## Problem to solve
Look for the word "Chiesa" in the material below. Copy each line that has it.

## Data to process
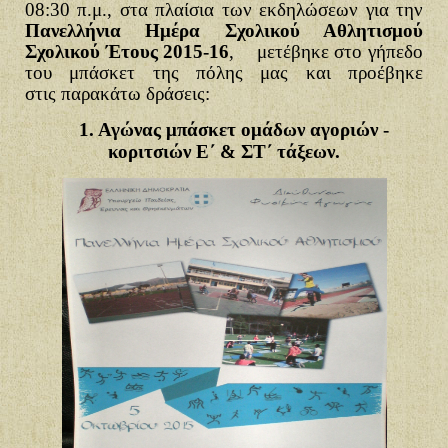
08:30 π.μ., στα πλαίσια των εκδηλώσεων για την
Πανελλήνια Ημέρα Σχολικού Αθλητισμού
Σχολικού Έτους 2015-16
, μετέβηκε στο γήπεδο
του μπάσκετ της πόλης μας και
προέβηκε
στις
παρακάτω δράσεις:
1. Αγώνας μπάσκετ ομάδων αγοριών -
κοριτσιών Ε΄ & ΣΤ΄ τάξεων.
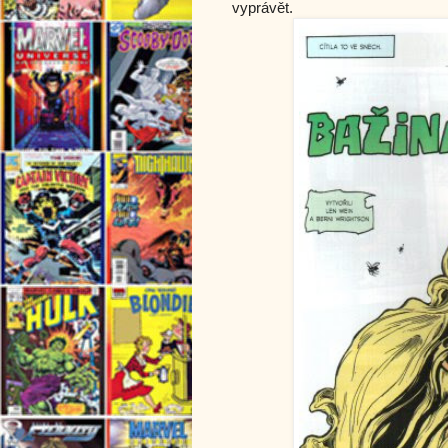
vyprávět.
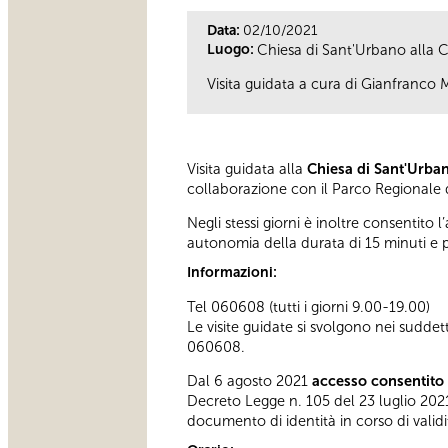
Data:
02/10/2021
Luogo:
Chiesa di Sant'Urbano alla C
Visita guidata a cura di Gianfranco
Visita guidata alla
Chiesa di Sant'Urban
collaborazione con il Parco Regionale d
Negli stessi giorni è inoltre consentito l
autonomia della durata di 15 minuti e
Informazioni:
Tel 060608 (tutti i giorni 9.00-19.00)
Le visite guidate si svolgono nei sudde
060608.
Dal 6 agosto 2021
accesso consentito 
Decreto Legge n. 105 del 23 luglio 2021
documento di identità in corso di validi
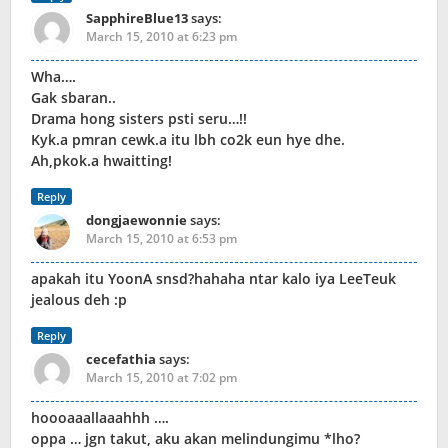
SapphireBlue13
says:
March 15, 2010 at 6:23 pm
Wha….
Gak sbaran..
Drama hong sisters psti seru…!!
Kyk.a pmran cewk.a itu lbh co2k eun hye dhe.
Ah,pkok.a hwaitting!
Reply
dongjaewonnie
says:
March 15, 2010 at 6:53 pm
apakah itu YoonA snsd?hahaha ntar kalo iya LeeTeuk
jealous deh :p
Reply
cecefathia
says:
March 15, 2010 at 7:02 pm
hoooaaallaaahhh ….
oppa … jgn takut, aku akan melindungimu *lho?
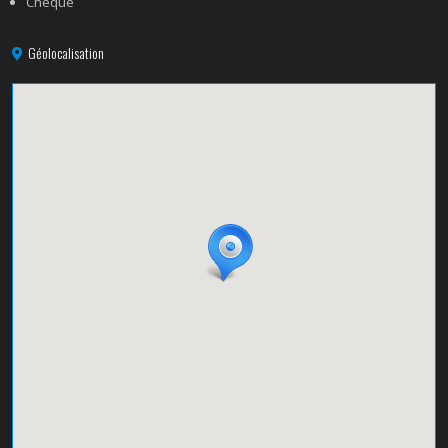
Chèque
Géolocalisation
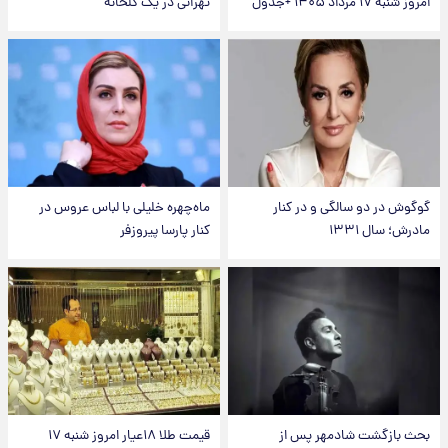
امروز شنبه ۱۷ مرداد ۱۴۰۵ +جدول
تهرانی در یک گلخانه
گوگوش در دو سالگی و در کنار
ماه‌چهره خلیلی با لباس عروس در
مادرش؛ سال ۱۳۳۱
کنار پارسا پیروزفر
بحث بازگشت شادمهر پس از
قیمت طلا ۱۸عیار امروز شنبه ۱۷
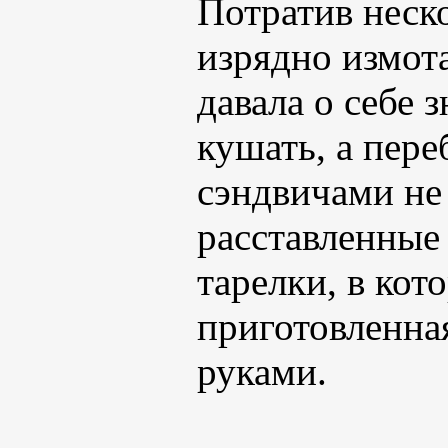
Потратив неско
изрядно измота
давала о себе 
кушать, а пер
сэндвичами не
расставленные
тарелки, в кот
приготовленн
руками.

## Exercise response
Chiesa di Sant'Urbano alla C
Chiesa di Sant'Urban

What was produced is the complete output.